Viewers watched in anticipation as Lance Armstrong answered questions from the queen of television, Oprah Winfrey. She asked direct questions regarding his involvement with doping and other illegal drugs during his racing career. Lance’s answers provide some great lessons for all of us. Sure, it’s easy to sit back and judge Lance. “What a loser…how could he do that to his fans?”
Rather than judge, it might be a good time to look in the mirror and see where we are giving some of the same answers and rationale in our sales lives. What lessons can we learn from Lance? Here are three areas to consider:
#1: Avoid the slippery sales slope. Lance’s excuse for doping was based on the rationale that everyone else is doing it…so why not join the crowd? I have heard this same excuse given by salespeople.
- They fudge the numbers on their expense reports because….well, everyone does it.
- They fudge the numbers in their sales pipeline because….well, everyone does it.
- They give discounts when they shouldn’t because…well, everyone does it.
We start out with good intentions and then we tell a ‘white lie’ about something. (Just what is the difference between a white lie and a purple lie?) The slide down the slippery slope starts. Pretty soon it’s not a lie; it’s just the way you do things.

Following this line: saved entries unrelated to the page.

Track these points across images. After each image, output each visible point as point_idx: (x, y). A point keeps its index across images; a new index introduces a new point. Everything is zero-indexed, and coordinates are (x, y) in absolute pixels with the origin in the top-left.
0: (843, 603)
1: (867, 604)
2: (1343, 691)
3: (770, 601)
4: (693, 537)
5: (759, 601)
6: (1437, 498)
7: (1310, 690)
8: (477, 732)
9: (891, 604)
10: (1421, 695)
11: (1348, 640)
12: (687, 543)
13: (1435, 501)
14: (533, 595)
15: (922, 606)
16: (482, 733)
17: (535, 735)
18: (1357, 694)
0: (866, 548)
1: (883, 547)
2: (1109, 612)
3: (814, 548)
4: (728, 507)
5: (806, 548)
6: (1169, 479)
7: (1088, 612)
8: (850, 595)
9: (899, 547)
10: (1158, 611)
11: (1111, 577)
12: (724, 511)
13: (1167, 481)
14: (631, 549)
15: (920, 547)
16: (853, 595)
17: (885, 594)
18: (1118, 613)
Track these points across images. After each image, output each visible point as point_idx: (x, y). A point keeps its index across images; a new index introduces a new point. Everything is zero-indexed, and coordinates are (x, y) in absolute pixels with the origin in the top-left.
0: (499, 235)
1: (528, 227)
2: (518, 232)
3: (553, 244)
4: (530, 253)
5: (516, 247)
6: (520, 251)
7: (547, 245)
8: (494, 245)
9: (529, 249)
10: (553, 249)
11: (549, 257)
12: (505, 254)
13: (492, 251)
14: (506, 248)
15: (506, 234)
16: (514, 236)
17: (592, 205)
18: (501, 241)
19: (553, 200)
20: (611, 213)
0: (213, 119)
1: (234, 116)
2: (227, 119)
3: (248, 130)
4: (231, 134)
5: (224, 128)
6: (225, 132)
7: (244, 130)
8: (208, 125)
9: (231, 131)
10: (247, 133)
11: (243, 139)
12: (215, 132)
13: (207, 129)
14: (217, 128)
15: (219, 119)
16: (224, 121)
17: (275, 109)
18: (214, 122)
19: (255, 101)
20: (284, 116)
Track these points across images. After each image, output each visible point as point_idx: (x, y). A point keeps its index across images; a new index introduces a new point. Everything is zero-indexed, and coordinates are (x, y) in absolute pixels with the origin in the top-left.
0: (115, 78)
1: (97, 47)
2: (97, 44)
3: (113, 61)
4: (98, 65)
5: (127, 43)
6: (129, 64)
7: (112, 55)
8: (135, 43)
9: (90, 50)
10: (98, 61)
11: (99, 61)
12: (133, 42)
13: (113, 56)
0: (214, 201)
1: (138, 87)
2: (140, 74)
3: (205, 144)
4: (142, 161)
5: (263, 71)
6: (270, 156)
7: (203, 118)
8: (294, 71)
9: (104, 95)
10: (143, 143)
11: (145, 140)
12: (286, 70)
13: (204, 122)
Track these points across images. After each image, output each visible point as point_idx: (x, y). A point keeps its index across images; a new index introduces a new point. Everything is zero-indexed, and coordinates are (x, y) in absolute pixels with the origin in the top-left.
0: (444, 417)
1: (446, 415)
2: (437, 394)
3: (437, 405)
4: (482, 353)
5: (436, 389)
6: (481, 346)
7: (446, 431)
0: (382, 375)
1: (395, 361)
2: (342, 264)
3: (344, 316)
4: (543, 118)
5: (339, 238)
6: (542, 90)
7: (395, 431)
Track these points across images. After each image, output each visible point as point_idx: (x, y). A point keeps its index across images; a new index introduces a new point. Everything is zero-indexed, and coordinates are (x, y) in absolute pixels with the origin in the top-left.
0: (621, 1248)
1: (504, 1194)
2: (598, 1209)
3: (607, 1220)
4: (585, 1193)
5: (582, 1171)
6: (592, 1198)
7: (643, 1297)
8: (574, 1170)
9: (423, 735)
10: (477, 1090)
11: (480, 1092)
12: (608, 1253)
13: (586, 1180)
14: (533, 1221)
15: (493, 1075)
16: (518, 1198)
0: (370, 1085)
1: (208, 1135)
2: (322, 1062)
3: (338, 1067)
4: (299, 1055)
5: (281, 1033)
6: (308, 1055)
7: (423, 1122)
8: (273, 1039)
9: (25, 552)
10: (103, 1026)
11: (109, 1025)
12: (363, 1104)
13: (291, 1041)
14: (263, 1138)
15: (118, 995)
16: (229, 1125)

We stop hearing our Mom’s voice that asked, “If the other kids jumped off a bridge…would you?” It’s tempting to slide down the slippery slope of dishonesty because….well, everyone else is doing it.
#2: Choose your friends wisely. There is an old saying. “If you want to soar with the eagles, you better be hanging around eagles.” At some point, Lance started hanging around with a bunch of crows, peers that weren’t willing to speak up and out against what they all knew was wrong.
Take a look at who you are hanging with? Are your friends and colleagues holding you to a higher standard or are they encouraging you to do whatever it takes to win? Are they helping you justify bad behavior or are they questioning you on bad behavior?
Good friends engage in ‘carefrontation.’ They care enough to confront you when you are starting down a slippery slope of denial and rationale.
#3: Don’t confuse what you do for a living with who you are. I am pretty sure Lance Armstrong didn’t come into the world with the idea of cheating in order to achieve glory. But on that quest for glory, it’s tempting to set aside what you know is right. Your self-worth starts being defined by your accomplishments rather than your character.
Be competitive and strive to be the best. But on your journey to success, make sure you don’t forget to be honest, nice and humble.
After all, it’s not about the bike and it’s not about sales. It’s about how you show up on your way to winning the race and winning the sale.